La Tunisie tourne la page d’un Mondial 2026 cauchemardesque. La Fédération tunisienne de football a officialisé jeudi la nomination de Mouine Chaabani au poste de sélectionneur national, avec un mandat courant jusqu’à la Coupe du monde 2030. Le technicien tunisien, jusqu’alors en poste à la Renaissance sportive de Berkane au Maroc, hérite d’une sélection profondément fragilisée par son élimination dès la phase de groupes — la plus cuisante de son histoire récente.
Un recrutement qui a nécessité trois tentatives
La nomination de Chaabani n’a rien eu d’une évidence. La Fédération avait approché le technicien à deux reprises auparavant sans parvenir à conclure. C’est la troisième démarche qui a été la bonne. Dans un communiqué, le RS Berkane a expliqué les raisons de sa décision de libérer son entraîneur alors que celui-ci était encore sous contrat jusqu’en juin 2027 : « Compte tenu de l’importance particulière que représente la fonction de sélectionneur national, ainsi que de la portée patriotique qu’implique le fait de répondre à l’appel de son pays et de servir son équipe nationale, le RS Berkane a fait preuve de compréhension à l’égard de cette demande. » Le club marocain a également invoqué « l’esprit des relations fraternelles, du respect mutuel et de la coopération sportive qui unissent le Royaume du Maroc et la République tunisienne. »
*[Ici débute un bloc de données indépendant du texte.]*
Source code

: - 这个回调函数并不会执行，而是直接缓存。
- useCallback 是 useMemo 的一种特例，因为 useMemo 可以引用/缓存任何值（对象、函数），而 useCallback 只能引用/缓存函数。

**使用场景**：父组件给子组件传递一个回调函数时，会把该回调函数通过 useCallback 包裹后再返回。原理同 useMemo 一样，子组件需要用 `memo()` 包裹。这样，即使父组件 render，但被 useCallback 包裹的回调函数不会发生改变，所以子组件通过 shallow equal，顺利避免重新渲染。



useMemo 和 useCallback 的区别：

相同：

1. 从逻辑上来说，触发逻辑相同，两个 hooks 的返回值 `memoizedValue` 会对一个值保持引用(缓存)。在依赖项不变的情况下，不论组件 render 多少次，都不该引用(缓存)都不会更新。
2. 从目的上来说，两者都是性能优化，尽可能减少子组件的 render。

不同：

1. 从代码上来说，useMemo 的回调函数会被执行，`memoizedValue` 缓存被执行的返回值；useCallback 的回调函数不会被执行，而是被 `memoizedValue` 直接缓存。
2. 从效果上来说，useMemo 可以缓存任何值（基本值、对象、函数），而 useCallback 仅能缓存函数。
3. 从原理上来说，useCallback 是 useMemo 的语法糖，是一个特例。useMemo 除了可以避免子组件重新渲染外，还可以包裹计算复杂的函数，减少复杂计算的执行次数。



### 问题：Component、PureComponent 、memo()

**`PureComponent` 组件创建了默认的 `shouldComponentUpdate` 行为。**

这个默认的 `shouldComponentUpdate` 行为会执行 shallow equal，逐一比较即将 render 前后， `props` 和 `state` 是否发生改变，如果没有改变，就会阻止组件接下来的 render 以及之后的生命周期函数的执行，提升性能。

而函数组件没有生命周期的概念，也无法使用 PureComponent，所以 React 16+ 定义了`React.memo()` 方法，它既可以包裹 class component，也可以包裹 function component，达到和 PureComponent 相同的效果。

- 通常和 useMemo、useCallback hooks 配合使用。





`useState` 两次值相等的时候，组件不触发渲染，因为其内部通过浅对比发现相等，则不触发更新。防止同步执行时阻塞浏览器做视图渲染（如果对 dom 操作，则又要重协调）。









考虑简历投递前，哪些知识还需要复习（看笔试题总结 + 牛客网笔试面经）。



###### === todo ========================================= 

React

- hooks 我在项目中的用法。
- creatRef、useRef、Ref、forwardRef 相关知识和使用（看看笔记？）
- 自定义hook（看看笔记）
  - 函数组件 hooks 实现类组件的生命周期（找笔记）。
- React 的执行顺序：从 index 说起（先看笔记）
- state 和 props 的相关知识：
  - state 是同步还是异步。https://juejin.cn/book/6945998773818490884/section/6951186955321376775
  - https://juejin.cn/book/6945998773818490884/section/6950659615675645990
Chaabani sera accompagné du même staff technique qui l’entourait à Berkane, avec notamment le retour de Majdi Traoui au poste d’entraîneur adjoint — un visage familier pour les supporters tunisiens.
Un parcours de club couronné de succès
Si le nom de Mouine Chaabani est moins connu en dehors du Maghreb que certains de ses contemporains, son bilan à la tête du RS Berkane plaide fortement pour lui. En deux ans et demi passés dans l’Oriental marocain, il a conduit le club vers son premier titre de champion du Maroc, avant d’enchaîner avec la Coupe de la Confédération CAF en 2025 — un doublé historique pour une institution qui n’avait jamais atteint ce niveau de réussite. Ce parcours lui a valu une reconnaissance continentale et une réputation de bâtisseur capable d’installer une culture de la gagne dans des contextes parfois précaires.
Une succession complexe après un naufrage collectif
Le contexte dans lequel Chaabani prend ses fonctions est particulièrement délicat. Le Mondial 2026 a été une catastrophe industrielle pour les Aigles de Carthage. Après la lourde défaite inaugurale contre la Suède (5-1), le sélectionneur Sabri Lamouchi avait été limogé en plein tournoi — un scénario rare dans l’histoire de la compétition. Hervé Renard, appelé en urgence pour gérer les deux derniers matchs de groupe, n’avait pas davantage réussi à redresser un bateau déjà coulé : défaite contre le Japon (0-4) puis contre les Pays-Bas (3-1). Bilan final : zéro point, douze buts encaissés, dernière place du groupe F. La pire performance de la Tunisie dans une phase finale de Coupe du monde.
Renard, dont le contrat ne couvrait que la durée du tournoi, avait ensuite choisi de ne pas prolonger l’aventure, laissant la Fédération face à ses responsabilités.
Une reconstruction sur quatre ans
La mission confiée à Chaabani est à la hauteur de l’ampleur du chantier. Il devra dans un premier temps préparer les éliminatoires de la CAN 2027, qui débuteront dans les prochains mois, tout en entamant le travail de fond nécessaire pour rebâtir une équipe nationale qui a perdu confiance et identité. La Tunisie n’a jamais été la nation africaine au vivier individuel le plus impressionnant. Elle a construit son histoire sur une rigueur tactique et une organisation collective qui lui ont permis de remporter la CAN 2004 et de participer à sept Coupes du monde. C’est précisément cette identité que le nouveau sélectionneur devra tenter de restaurer.
Le chemin jusqu’au Mondial 2030 sera long. Mais pour la première fois depuis le début de l’été, la Tunisie a au moins un nom sur son banc et un projet à défendre.